Wolf Like Me: Contagion in American Literature
This course is no longer being offered.
Course Description
When American indie rock vocalist Tunde Adebimpe sang in his hit single “Wolf Like Me” about “the curse we cannot lift” he echoed a cultural fascination, and uneasiness, with shifting identity categories and forms of communal belonging. In American popular culture, anxieties around racial, ethnic, and cultural identity are frequently coded as forms of monstrosity, transfiguration, or infection. This course will trace this phenomenon in American literature, and examine the tendency to connect shifting and uncertain forms of identity to physical pathologies (and vice versa) in post-war American literary and cultural production. This course will situate such cultural narratives of contagion within the broader context of popular culture’s fascination with infectious agents like werewolves, vampires, and zombies.
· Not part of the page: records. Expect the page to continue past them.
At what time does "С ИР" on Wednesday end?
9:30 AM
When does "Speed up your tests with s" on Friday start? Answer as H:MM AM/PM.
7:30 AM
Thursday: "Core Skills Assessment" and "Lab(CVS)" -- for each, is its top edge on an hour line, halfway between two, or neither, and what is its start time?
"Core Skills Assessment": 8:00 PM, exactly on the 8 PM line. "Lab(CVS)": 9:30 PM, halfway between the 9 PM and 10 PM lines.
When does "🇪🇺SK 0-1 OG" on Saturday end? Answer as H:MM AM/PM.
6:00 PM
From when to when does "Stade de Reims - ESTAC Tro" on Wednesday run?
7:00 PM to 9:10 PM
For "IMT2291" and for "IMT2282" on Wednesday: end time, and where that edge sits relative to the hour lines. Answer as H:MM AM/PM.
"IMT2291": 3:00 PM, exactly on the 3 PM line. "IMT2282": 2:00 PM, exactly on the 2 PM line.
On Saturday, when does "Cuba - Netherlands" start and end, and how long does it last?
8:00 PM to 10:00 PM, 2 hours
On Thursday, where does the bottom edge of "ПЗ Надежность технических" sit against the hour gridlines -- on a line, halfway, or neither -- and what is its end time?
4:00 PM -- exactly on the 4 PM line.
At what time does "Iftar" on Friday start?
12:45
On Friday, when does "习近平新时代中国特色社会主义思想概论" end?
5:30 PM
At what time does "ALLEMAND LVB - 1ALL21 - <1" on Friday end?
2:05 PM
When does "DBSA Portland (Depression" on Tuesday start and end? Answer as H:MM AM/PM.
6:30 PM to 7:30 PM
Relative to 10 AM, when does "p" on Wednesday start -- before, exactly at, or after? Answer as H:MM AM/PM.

By comparing the uses of contagious imagery in both high and low culture, we will chart the emergence and elaboration of the trope of the human carrier"a figure that is paradoxically dangerous as well as delicate"and query how this ambivalence is reflected in post-war literary configurations of changing racial, ethnic, and cultural identities.
This class will pair literature with pop culture"taking short stories or excerpts from authors like Ralph Ellison, Louise Erdrich, John Edgar Wideman, Colson Whitehead, and reading them alongside television shows and films like Romero’s Dawn of the Dead, Buffy the Vampire Slayer, and comic book series like The Walking Dead. In so doing, this course will examine tropes of contagion as they emerge through both high and low culture. How is the contraction and transmission of the carrier's “disease” handled in these texts? What is the significance of the carrier’s function as purveyor of both socio-biological promise and destruction?
In addressing these questions, students will develop a set of interpretive techniques invaluable for forming critical reading and writing practices, sharpening their skills in classroom discussion, written analysis, and essay preparation. By maneuvering between text and context, form and content, this course will prepare students for a wide range of college-level humanities courses.